Ebenso stehen Szenen, die an ritualisierte Handlungen erinnern, Kostümierungen oder Trachten, die ihren Ursprung in einer gemeinsamen kulturellen Praxis vermuten lassen und normalerweise das Gefühl von Beheimatung evozieren, im Gegensatz zum Moment der Entfremdung oder der Beziehungslosigkeit, den die Protagonist:innen in den Bildern ahnen lassen.
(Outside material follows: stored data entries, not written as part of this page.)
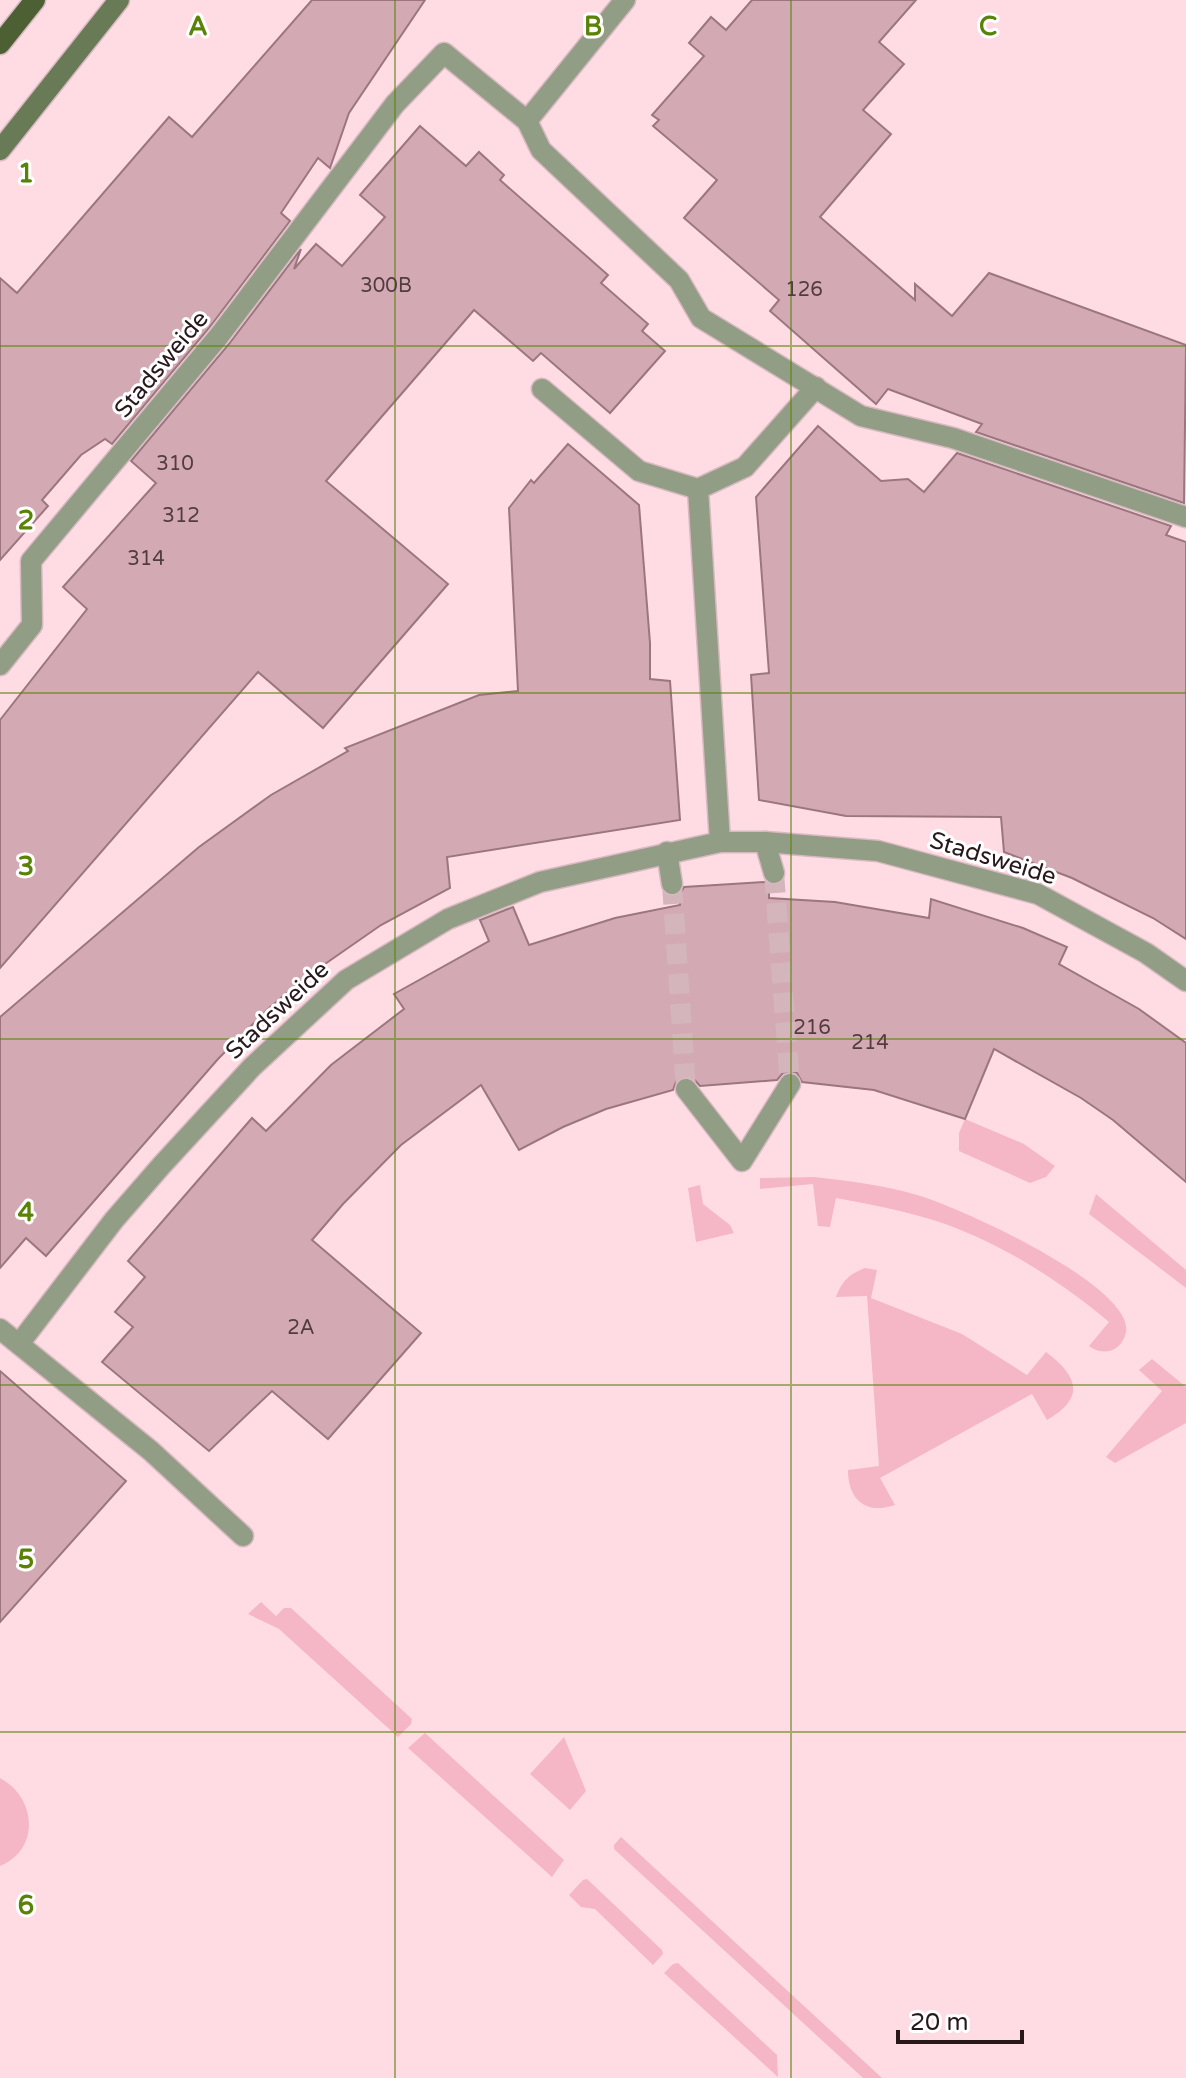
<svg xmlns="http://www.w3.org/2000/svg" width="1186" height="2078" font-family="'Varela Round',sans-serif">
  <rect width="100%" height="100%" fill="#ffdce4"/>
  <!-- green -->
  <g fill="#f5b7c5">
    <path d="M 965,1119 L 1024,1144 L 1055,1166 L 1046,1177 L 1030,1183 L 959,1151 L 959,1133 Z"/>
    <path d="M 814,1177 C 848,1181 884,1185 917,1195 C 957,1206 1134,1286 1126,1332 C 1122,1351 1104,1357 1089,1346 L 1109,1322 C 1058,1279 996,1240 933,1220 C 901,1210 868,1204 836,1198 L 830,1227 L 818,1226 L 813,1184 L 760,1189 L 760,1178 Z"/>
    <path d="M 700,1185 L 703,1204 L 730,1225 L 734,1233 L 696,1242 L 688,1188 Z"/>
    <path d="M 1096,1194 L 1186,1270 L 1186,1288 L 1089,1214 Z"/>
    <path d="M 865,1268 L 877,1270 L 871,1298 L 962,1334 L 1027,1375 L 1046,1352 C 1078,1376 1086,1398 1047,1420 L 1032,1394 L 880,1478 L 895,1505 C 866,1515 848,1500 848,1470 L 879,1466 L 867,1296 L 836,1297 C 842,1281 849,1274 865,1268 Z"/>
    <path d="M 1152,1359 L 1186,1387 L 1186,1423 L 1115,1463 L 1106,1457 L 1162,1391 L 1139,1370 Z"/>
    <path d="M 261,1602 L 276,1616 L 284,1608 L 291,1608 L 412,1719 L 411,1724 L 398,1737 L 279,1629 L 248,1614 Z"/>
    <path d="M 425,1733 L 564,1860 L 552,1877 L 408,1748 Z"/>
    <path d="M 564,1737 L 586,1791 L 570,1810 L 530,1774 Z"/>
    <path d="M 0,1778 C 36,1797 41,1849 0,1866 Z"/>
    <path d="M 621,1837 L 882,2078 L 863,2078 L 614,1849 L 614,1845 Z"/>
    <path d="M 587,1879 L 662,1950 L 663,1954 L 653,1965 L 595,1909 L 581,1907 L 569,1895 L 583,1880 Z"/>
    <path d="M 678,1963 L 777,2055 L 778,2077 L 664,1973 L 673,1964 Z"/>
  </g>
  <!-- building -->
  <g fill="#d3aab3" stroke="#9c767f" stroke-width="2">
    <path d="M 312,0 L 425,0 L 349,113 L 330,168 L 318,158 L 281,213 L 290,221 L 209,328 L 112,444 L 105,439 L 81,455 L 42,500 L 48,506 L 0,560 L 0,278 L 17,293 L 169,117 L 192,137 Z"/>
    <path d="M 752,0 L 916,0 L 879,42 L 904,64 L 863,110 L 891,134 L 820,217 L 915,300 L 915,284 L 952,316 L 989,273 L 1186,345 L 1184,503 L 976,432 L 982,424 L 888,389 L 876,404 L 770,311 L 779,300 L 684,218 L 717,180 L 653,126 L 659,120 L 652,115 L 704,56 L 689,43 L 711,17 L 726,30 Z"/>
    <path d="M 420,126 L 466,166 L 479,152 L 504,175 L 500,180 L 608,275 L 601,283 L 648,324 L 642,331 L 665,351 L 610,413 L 541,353 L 533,361 L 474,310 L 326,481 L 448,584 L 323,728 L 258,672 L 0,968 L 0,720 L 87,609 L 63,587 L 156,483 L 131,461 L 229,344 L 301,249 L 294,269 L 316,244 L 342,266 L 385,217 L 360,195 Z"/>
    <path d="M 818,426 L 881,481 L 908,479 L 924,492 L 957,453 L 1171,526 L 1166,535 L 1186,542 L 1186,939 L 1153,918 L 1072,878 L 1004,852 L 1001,817 L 846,816 L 759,800 L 751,675 L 769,673 L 756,497 Z"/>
    <path d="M 568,444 L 639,505 L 650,643 L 650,679 L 670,681 L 680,820 L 447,857 L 450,888 L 381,925 L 302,980 L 267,1010 L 218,1059 L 46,1256 L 26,1238 L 0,1268 L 0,1017 L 199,847 L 271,795 L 348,751 L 345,748 L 479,695 L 518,691 L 509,508 L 531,480 L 534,483 Z"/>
    <path d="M 765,882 L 769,885 L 769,898 L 835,902 L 929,918 L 931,899 L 1023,928 L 1067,947 L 1059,964 L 1139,1009 L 1186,1043 L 1186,1182 L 1113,1120 L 1081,1098 L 994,1049 L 965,1119 L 874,1090 L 802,1082 L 797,1073 L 791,1071 L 783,1073 L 777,1080 L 700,1086 L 692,1077 L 685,1076 L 677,1079 L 673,1090 L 606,1109 L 563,1127 L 519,1150 L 481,1085 L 401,1145 L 343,1204 L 312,1240 L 421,1333 L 328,1439 L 272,1391 L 209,1451 L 102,1362 L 133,1327 L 115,1312 L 145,1277 L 128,1261 L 252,1118 L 266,1131 L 331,1065 L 404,1009 L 394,994 L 489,941 L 480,920 L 513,907 L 529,945 L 615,918 L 680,905 L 680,894 L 684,887 Z"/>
    <path d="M 0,1371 L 126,1481 L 0,1622 Z"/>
  </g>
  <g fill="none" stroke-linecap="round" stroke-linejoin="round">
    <!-- pedestrian-tunnel -->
    <g stroke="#d4b5bc" stroke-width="20" stroke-dasharray="20 10" stroke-linecap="butt">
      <path d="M 774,873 L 790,1084"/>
      <path d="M 672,884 L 686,1089"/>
    </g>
    <defs>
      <g id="pedestrian">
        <path d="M 527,121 L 541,150 L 679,280 L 701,318 L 861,416 L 953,438 L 1186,517"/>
        <path d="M 542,389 L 639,471 L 698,489"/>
        <path d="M 0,665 L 32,625 L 31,561 L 219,336 L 395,104 L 444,53 L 527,121 L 625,0"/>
        <path d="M 720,842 L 698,489 L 745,467 L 816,387"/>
        <path d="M 765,842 L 774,873"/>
        <path d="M 667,852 L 672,884"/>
        <path d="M 686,1089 L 742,1161 L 790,1084"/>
        <path d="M 0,1329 L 151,1451 L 243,1536"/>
        <path d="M 19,1344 L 114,1220 L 161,1166 L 252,1067 L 346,980 L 448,919 L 540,882 L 720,842 L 765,842 L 878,851 L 1038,894 L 1146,953 L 1186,981"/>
      </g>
      <path id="secondary" d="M 0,150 L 119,0"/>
      <path id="primary" d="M 0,44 L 35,0"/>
    </defs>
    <!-- pedestrian casing -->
    <use href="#pedestrian" stroke="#d8b9c0" stroke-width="23"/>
    <!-- secondary casing -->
    <use href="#secondary" stroke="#d8b9c0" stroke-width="23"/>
    <!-- primary casing -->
    <use href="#primary" stroke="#d8b9c0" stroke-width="23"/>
    <!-- pedestrian -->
    <use href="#pedestrian" stroke="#919d85" stroke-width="20"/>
    <!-- secondary -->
    <use href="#secondary" stroke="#697a56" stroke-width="20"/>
    <!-- primary -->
    <use href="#primary" stroke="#4c6034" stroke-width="20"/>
  </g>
  <!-- grid -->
  <path fill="none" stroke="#598207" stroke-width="2" stroke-opacity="0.55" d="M 395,0 L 395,2078M 791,0 L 791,2078M 0,346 L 1186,346M 0,693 L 1186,693M 0,1039 L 1186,1039M 0,1385 L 1186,1385M 0,1732 L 1186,1732"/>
  <g text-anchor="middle" stroke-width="6" stroke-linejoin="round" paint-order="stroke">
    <!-- number labels -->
    <g font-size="20" fill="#523c42">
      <text x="386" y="292">300B</text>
      <text x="804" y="296">126</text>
      <text x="175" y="470">310</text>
      <text x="181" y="522">312</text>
      <text x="146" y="565">314</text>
      <text x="812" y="1034">216</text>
      <text x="870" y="1049">214</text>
      <text x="301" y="1334">2A</text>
    </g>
    <!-- street labels -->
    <g font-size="24" fill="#27181c" stroke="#fff">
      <text transform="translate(161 364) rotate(-50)" y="8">Stadsweide</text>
      <text transform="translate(993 858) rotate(17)" y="8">Stadsweide</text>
      <text transform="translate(277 1010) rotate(-43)" y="8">Stadsweide</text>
    </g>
  </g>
  <g font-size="26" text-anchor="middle" font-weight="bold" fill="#598207" stroke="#fff" stroke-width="6" stroke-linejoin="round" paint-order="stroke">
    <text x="198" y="35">A</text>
    <text x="593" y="35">B</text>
    <text x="988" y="35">C</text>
    <text x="26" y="182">1</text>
    <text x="26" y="529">2</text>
    <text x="26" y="875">3</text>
    <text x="26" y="1221">4</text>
    <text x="26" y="1568">5</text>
    <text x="26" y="1914">6</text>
  </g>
  <!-- scale -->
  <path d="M898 2030v12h124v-12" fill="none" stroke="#27181c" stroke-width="4"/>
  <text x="910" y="2030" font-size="24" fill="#27181c" stroke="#ffffff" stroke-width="6" paint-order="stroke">20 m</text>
</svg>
Su-Ran Sichling widmet sich in ihren Arbeiten diesen Zonen des Dazwischens aus einer anderen Perspektive: Es sind die unüberwindbaren Grenzen, seien sie materiell-sichtbar (als Zaun, Grenzline oder Abgrenzung der Privatsphäre) oder immateriell-mental, die über Inklusion und Exklusion zwischen Individuen aber auch innerhalb einer Gesellschaft entscheiden. Sie unterliegen kulturellen Setzungen oder auch konventionellen Wahrnehmungsmustern. Es bedeutet allerdings auch, dass sie veränderbar oder – im besten Fall – überwindbar sind.

Der Titel zur gemeinsamen Ausstellung ist angelehnt an ein Zitat von Siegmund Freud. Freud schreibt hier, dass nicht der Glückliche, sondern der Unbefriedigte phantasiert. Dass jede Wunscherfüllung eine Korrektur der unbefriedigenden Wirklichkeit sei.

Dementsprechend finden sich bei Hoferers mehrmonatigem Stickprozess die einzelnen Bildelemente wieder auf einem gemeinsamen Grund. Der Bildraum wird zu einem Ort der Konfrontation, der Vernetzung und Vermittlung. Diese Einbettungsversuche sind mitunter auch Ausdruck einer Hoffnung auf einen Austausch über geografische, kulturelle und geistige Grenzen hinweg und ein mögliches Verstehen.

Auch einige von Sichlings Arbeiten formulieren einen Idealzustand, in dem sich Grenzen verflüssigen und in dem eine Gesellschaft hierarchielos neu hinzukommende Menschen in sich aufnimmt. Ein gangbarer Weg, so ihre Überlegung, könnte über das menschliche Tun geschehen – als eine immer mögliche wiederkehrende, wirkmächtige Einschreibung in das vorgefundene Umfeld.